• **Selection**:

# # # # #

You are considered an investor, and not a trader, if your activity does not meet the above definition of a business. It does
not matter whether you
call yourself a trader or a “day trader.”
Like an investor, a trader must report each sale of securities (taking into account commissions and any other costs of acquiring
or disposing of
the securities) on Schedule D or D-1 or on an attached statement containing all the same information for each sale in a similar
format. However, if a
trader previously made the mark-to-market election (see below), each transaction is reported in Part II of Form 4797 instead
of Schedules D and D-1.
Regardless of whether a trader reports his or her gains and losses on Schedules D and D-1 or Form 4797, the gain or loss from
the disposition of
securities is not taken into account when figuring net earnings from self-employment on Schedule SE. See the Instructions
for Schedule SE for an
exception that applies to section 1256 contracts.
The limitation on investment interest expense that applies to investors does not apply to interest paid or incurred in a trading
business. A trader
reports interest expense and other expenses (excluding commissions and other costs of acquiring or disposing of securities)
from a trading business on
Schedule C (instead of Schedule A).
A trader also may hold securities for investment. The rules for investors generally will apply to those securities. Allocate
interest and other
expenses between your trading business and your investment securities.
Mark-To-Market Election for Traders
A trader may make an election under section 475(f) to report all gains and losses from securities held in connection with
a trading business as
ordinary income (or loss), including those from securities held at the end of the year. Securities held at the end of the
year are “marked to
market” by treating them as if they were sold (and reacquired) for fair market value on the last business day of the year. Generally,
the election
must be made by the due date (not including extensions) of the tax return for the year prior to the year for which the election
becomes effective. To
be effective for 2006, the election must have been made by
April 17, 2006 (April 18, 2006 if you lived in Maine, Maryland, Massachusetts, New Hampshire, New York, Vermont, or the District
of Columbia).

# # # # #

• **Data rows**:
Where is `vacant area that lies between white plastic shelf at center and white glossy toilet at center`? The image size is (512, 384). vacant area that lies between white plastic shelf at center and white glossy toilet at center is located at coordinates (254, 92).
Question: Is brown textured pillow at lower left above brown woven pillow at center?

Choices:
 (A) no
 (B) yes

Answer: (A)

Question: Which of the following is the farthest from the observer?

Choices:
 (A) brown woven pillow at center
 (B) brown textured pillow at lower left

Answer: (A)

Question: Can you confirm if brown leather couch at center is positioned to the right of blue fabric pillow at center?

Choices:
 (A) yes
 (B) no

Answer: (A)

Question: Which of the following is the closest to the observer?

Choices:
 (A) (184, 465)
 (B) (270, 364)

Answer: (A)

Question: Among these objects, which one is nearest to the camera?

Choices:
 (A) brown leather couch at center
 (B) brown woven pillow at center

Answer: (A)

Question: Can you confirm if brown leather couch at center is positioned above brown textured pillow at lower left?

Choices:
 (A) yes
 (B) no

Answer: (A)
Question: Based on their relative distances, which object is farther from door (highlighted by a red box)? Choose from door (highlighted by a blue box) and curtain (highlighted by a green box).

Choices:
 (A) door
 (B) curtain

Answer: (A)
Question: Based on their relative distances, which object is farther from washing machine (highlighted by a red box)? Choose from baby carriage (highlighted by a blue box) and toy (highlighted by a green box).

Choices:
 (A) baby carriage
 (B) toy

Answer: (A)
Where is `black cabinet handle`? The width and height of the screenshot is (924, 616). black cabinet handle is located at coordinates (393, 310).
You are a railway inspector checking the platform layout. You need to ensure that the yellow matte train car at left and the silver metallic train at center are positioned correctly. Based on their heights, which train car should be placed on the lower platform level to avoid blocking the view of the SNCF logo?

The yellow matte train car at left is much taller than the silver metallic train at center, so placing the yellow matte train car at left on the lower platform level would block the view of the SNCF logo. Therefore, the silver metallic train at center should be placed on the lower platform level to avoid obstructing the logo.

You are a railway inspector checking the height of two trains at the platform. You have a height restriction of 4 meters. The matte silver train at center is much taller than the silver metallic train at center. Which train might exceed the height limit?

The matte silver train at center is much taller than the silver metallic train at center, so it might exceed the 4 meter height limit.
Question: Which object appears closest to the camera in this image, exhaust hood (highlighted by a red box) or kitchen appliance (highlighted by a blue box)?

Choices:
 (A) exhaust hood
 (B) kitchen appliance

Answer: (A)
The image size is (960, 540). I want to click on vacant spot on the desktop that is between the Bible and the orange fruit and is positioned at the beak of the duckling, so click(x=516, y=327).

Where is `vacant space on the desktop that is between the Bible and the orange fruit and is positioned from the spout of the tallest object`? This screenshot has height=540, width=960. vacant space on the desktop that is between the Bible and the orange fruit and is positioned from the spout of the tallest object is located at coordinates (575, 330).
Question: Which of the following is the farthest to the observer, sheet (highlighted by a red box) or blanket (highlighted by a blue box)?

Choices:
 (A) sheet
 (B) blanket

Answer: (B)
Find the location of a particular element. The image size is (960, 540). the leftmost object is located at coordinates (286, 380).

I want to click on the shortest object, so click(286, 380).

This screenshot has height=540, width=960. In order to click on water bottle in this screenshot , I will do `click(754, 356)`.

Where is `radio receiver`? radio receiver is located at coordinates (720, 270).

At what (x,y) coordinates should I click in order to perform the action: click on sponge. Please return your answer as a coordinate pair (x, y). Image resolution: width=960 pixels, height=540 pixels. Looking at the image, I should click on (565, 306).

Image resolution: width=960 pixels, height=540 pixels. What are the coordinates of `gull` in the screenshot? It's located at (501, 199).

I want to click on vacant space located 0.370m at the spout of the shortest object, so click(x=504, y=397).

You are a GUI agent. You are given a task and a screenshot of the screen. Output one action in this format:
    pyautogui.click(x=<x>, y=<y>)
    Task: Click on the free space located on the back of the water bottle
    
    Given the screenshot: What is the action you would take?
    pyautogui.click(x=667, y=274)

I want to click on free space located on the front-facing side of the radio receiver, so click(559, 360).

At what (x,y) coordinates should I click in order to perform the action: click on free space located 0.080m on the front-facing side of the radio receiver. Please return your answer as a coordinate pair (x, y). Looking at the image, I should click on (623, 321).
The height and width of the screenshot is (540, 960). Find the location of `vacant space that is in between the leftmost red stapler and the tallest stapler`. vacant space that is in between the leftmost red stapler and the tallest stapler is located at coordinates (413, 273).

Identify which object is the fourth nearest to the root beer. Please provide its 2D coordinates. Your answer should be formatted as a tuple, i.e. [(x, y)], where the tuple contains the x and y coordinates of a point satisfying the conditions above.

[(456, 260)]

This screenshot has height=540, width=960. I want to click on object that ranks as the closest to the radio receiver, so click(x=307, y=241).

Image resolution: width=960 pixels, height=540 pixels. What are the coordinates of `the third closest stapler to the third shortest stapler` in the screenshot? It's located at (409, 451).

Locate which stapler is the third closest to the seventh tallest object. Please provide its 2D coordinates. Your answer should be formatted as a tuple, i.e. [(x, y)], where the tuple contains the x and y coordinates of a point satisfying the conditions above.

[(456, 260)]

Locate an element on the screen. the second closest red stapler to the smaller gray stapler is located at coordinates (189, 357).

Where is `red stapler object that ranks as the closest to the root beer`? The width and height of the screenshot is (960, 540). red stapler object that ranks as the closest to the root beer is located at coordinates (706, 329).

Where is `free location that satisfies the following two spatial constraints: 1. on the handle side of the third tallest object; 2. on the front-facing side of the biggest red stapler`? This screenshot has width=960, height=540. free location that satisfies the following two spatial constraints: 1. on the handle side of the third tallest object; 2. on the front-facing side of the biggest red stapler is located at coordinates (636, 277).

# # # # #

• **Task requirements**:
(a) Which states and other jurisdictions does the trader tax passage name in connection with the April 18, 2006 deadline?
(b) Could you reproduce the trader tax passage word for word, from "Regardless of whether" to "your investment securities."?

• **Solutions**:
(a) Maine, Maryland, Massachusetts, New Hampshire, New York, Vermont, and the District of Columbia.

(b)
Regardless of whether a trader reports his or her gains and losses on Schedules D and D-1 or Form 4797, the gain or loss from
the disposition of
securities is not taken into account when figuring net earnings from self-employment on Schedule SE. See the Instructions
for Schedule SE for an
exception that applies to section 1256 contracts.
The limitation on investment interest expense that applies to investors does not apply to interest paid or incurred in a trading
business. A trader
reports interest expense and other expenses (excluding commissions and other costs of acquiring or disposing of securities)
from a trading business on
Schedule C (instead of Schedule A).
A trader also may hold securities for investment. The rules for investors generally will apply to those securities. Allocate
interest and other
expenses between your trading business and your investment securities.